Actually, yes, I think of music very visually, in terms of patterns, interference patterns, harmony, etc. A lot of that comes from playing the piano, where each pitch and chord has a specific shape in my hands. And rhythm is a visceral thing — and even if the movement of ones hands is not specifically visual, it is done through space and involves more dimensions than just a sound wave. And then scores and code have a visual component too that illuminates the structure they encode. But I do think there is a boundary, and I rarely overlap musical and visual works, unless I find the original artistic idea has equal expression in both, and that is very rare. 3. When did the idea to start your label, Physical Editions, emerge, and why?

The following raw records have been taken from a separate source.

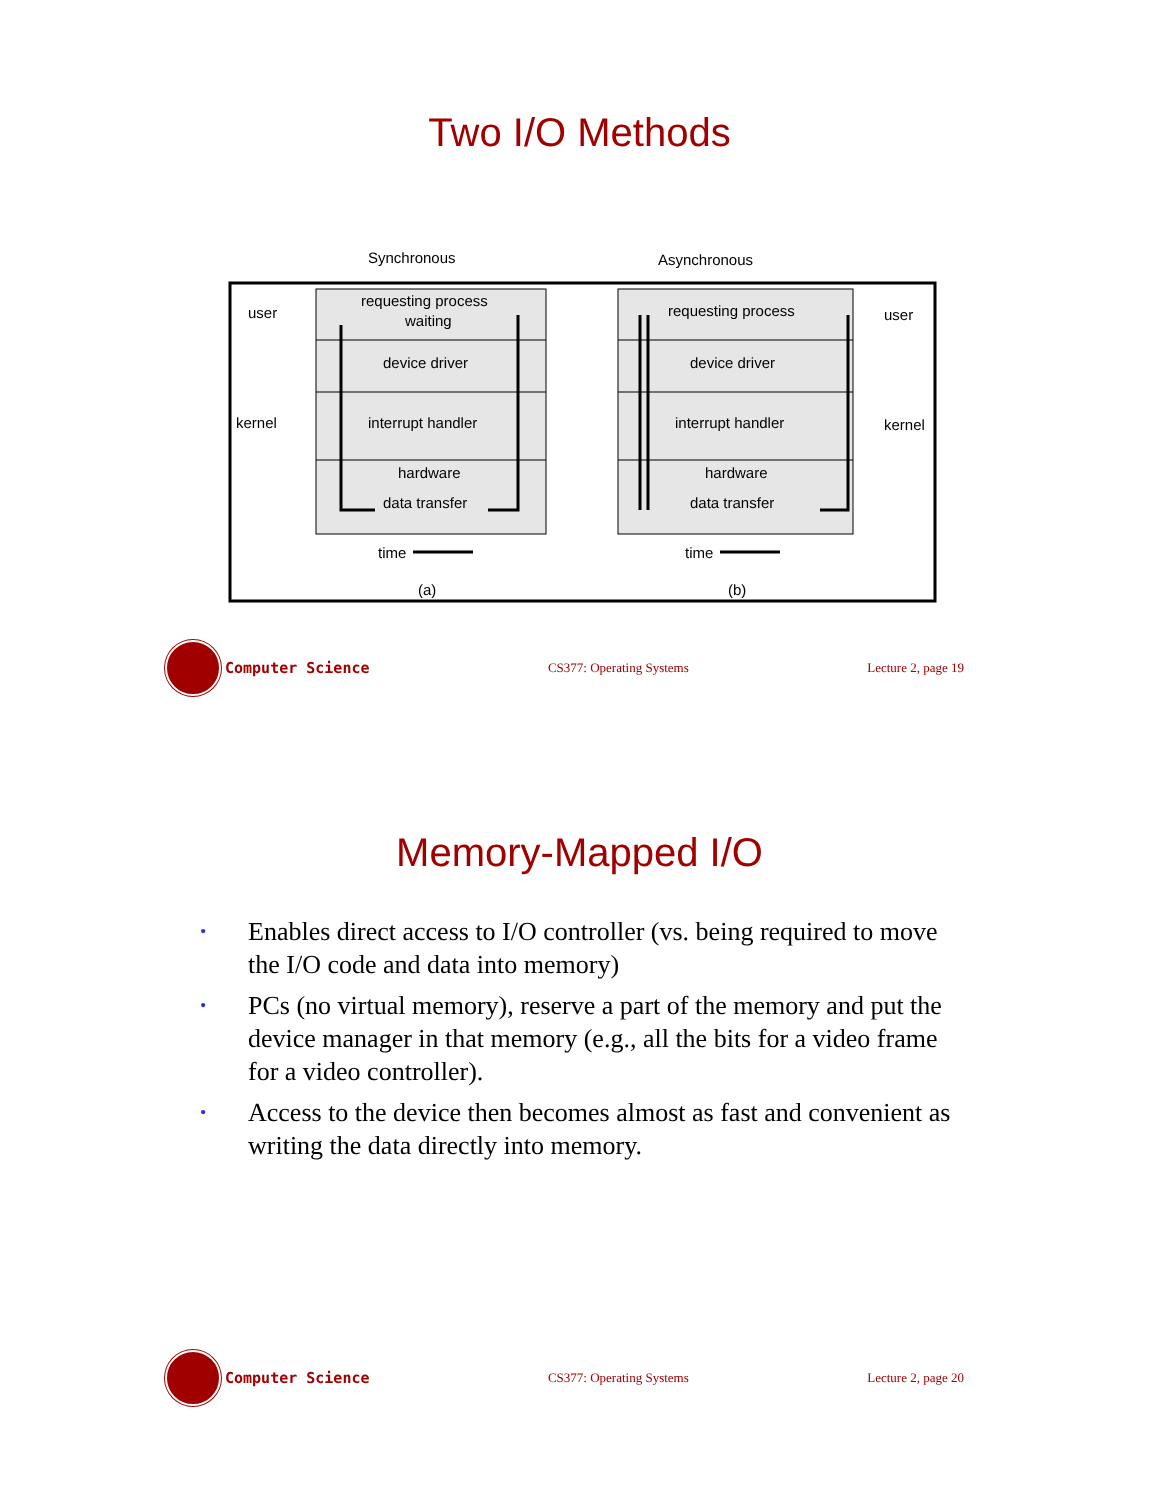Two I/O Methods
Synchronous
Asynchronous
requesting process
waiting
device driver
interrupt handler
hardware
data transfer
requesting process
device driver
interrupt handler
hardware
data transfer
user
kernel
user
kernel
time
time
(a)
(b)
Computer Science
CS377: Operating Systems Lecture 2, page 19
Memory-Mapped I/O
• Enables direct access to I/O controller (vs. being required to move the I/O code and data into memory)
• PCs (no virtual memory), reserve a part of the memory and put the device manager in that memory (e.g., all the bits for a video frame for a video controller).
• Access to the device then becomes almost as fast and convenient as writing the data directly into memory.
Computer Science
CS377: Operating Systems Lecture 2, page 20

Lesley Flanigan and I started Physical Editions in 2014 as a vehicle to give us the space (in multiple axes) to release our projects exactly the way we wanted to. The word “label” doesn’t quite represent it, more imprint, or production house, since we create books and it supports the fabrication of our installations and objects as well. The project list is huge, and we are just getting started. 4. On the Physical Editions website, a description of Lesley Flanigan's Hedera explains her piece as existing "halfway between the equally hallowed spaces of the experimental music hall and the dance floor". Do you see overlap between experimental electronic art music like Hedera or your own works and experimental house and techno music? Yes, both Lesley and I have both listened heavily to electronic music of all kinds since we were kids, alongside contemporary music. I grew up on Underworld, Aphex Twin, Autechre, Chemical Brothers, DJ Shadow, Portishead, Roni Size, µ-Ziq. I believe the listening interests of people who listen to electronic music are extremely similar to those who listen to “classical” music, as both audiences are interested in sound, in texture, in shape, in transition, in composition. I find a lot more overlap there than with indie rock. It’s funny timing, since both Lesley’s recent Hedera and my new Noise Patterns are our first albums that have specific “beat” elements in them. 5. Robert Henke, aka Monolake, also draws inspiration from the digital and the visual in his experimental techno works and his work in developing the popular production software Ableton. Do you find similarities between your projects? Robert Henke is one of a small handful of artists with whom I find an artistic kinship. He is interested in technology as a deeply meaningful medium, and creates thoughtful works with it, both in music and as installations. That’’s quite evident in his new body of work for the vintage 8032 computer, which he is programming in assembly language. I have programmed in assembly since 1-Bit Symphony, and he’s the only other artist I know of who does so! At least for me—and I believe for him too—working in assembly gives me a direct connection to the hardware itself, removing all the layers of technology we usually have to wade through that shield us from the actual raw processes underneath all the technology around us.